The site for the proposed clinic, near Hampton Plaza on Route 8, is no longer available, said Roz Sugarmann, who owns Addiction Specialists with her husband, Sean. But, she said, she still intends to open a clinic in the Pittsburgh area.

Hampton's efforts to block the clinic prompted several legal actions by the Sugarmanns, the most recent of which was a Pennsylvania Human Relations Commission hearing in February.

A ruling from the commission is expected by the end of the year, but Hampton council President Victor Son is worried that the state commission's role has become moot.

Mr. Son said the township solicitor has advised council that the U.S. Third Circuit Court ruling last month invalidated the state law, called Act 10, and its 500-foot rule, saying it is discriminatory against drug addicts.

Although the federal case was brought by another clinic operator in another town, Mr. Son said "the nullification of the statute impacts every municipality in the state."

"Since Hampton council relied on the '500-foot rule' in its decision to not allow the location of the methadone clinic," he explained, "the fact that the statute has been nullified appears to throw all facts in the case out."

Ms. Sugarmann, who operates a methadone clinic in Uniontown, Fayette County, and has been trying to get one approved somewhere in Allegheny County, welcomed the decision.

It was a matter of time, she said, before Act 10 was cast aside. "It is illegal, and it's been illegal," she said. "When you put a 500-foot ruling on doctor's offices, then we can have an intelligent conversation" about keeping medical facilities away from schools, she added.
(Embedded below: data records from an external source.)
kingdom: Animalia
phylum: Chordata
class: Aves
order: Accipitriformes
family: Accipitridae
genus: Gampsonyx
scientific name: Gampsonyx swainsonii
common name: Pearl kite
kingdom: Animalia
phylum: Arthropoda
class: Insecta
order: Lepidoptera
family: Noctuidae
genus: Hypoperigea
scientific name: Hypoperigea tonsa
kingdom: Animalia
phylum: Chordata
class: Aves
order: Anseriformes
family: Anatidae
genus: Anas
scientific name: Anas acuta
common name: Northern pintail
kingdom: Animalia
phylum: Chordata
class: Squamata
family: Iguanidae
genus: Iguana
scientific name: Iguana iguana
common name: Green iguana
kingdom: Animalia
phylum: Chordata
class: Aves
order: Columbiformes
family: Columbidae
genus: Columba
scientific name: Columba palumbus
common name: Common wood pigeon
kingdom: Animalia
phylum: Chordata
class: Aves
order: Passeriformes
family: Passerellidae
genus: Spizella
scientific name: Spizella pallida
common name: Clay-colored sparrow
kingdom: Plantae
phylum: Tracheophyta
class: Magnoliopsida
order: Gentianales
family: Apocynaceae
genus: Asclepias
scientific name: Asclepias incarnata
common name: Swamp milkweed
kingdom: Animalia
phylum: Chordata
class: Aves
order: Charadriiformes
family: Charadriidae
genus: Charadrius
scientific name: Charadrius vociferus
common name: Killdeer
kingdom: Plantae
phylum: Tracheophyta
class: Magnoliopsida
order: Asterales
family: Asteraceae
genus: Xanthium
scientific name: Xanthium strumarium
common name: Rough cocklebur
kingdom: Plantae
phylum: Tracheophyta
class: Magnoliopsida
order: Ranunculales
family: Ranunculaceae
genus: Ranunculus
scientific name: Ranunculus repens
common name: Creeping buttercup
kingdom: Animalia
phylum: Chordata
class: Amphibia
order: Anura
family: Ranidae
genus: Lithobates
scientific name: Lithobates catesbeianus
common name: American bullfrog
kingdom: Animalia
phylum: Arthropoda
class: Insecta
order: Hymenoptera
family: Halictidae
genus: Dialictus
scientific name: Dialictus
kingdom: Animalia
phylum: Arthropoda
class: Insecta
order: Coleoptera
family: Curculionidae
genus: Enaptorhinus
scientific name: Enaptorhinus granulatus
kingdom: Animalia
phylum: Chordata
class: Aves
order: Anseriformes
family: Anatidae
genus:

"The only reason why professionals like myself haven't gone after it before was money," she said. "God took care of us," she said of the Reading ruling.

The court said neither the state nor Reading City Council cited any evidence to back their claims, similar to those raised by Hampton officials, that drug clinics cause an increase in criminal activity.

"We have no doubt that some methadone patients are inclined to criminal or otherwise dangerous behavior," wrote Circuit Court Judge Brooks Smith, of Duncansville, Blair County. "But that does not justify excluding from the coverage of the Act all persons with actual or perceived contagious diseases."

Instead, the judge wrote, Act 10 makes addicts "vulnerable to discrimination on the basis of mythology -- precisely the type of injury Congress sought to prevent."

Mr. Son called upon towns across Pennsylvania to press state Attorney General Tom Corbett to appeal the ruling to the U.S. Supreme Court because the ruling declared a state statute unconstitutional. Mr. Corbett's office did not respond to several requests for comment, nor did the state Human Relations Commission.

"This kind of caught everybody by surprise," Mr. Son said. "By declaring it unconstitutional, it just pulls the rug out from the basis of any municipality that's made a decision. It's really just so bizarre."

Ms. Sugarmann, who's been a drug rehabilitation counselor for 24 years, said she was not prepared to comment on whether the ruling will prompt her to revisit the possibility of opening a clinic in Hampton.

"I'm going to open another clinic in the Pittsburgh area," she said. "Maybe not in Hampton, but somewhere. I'm not going to stop what I'm doing because of people's ignorance."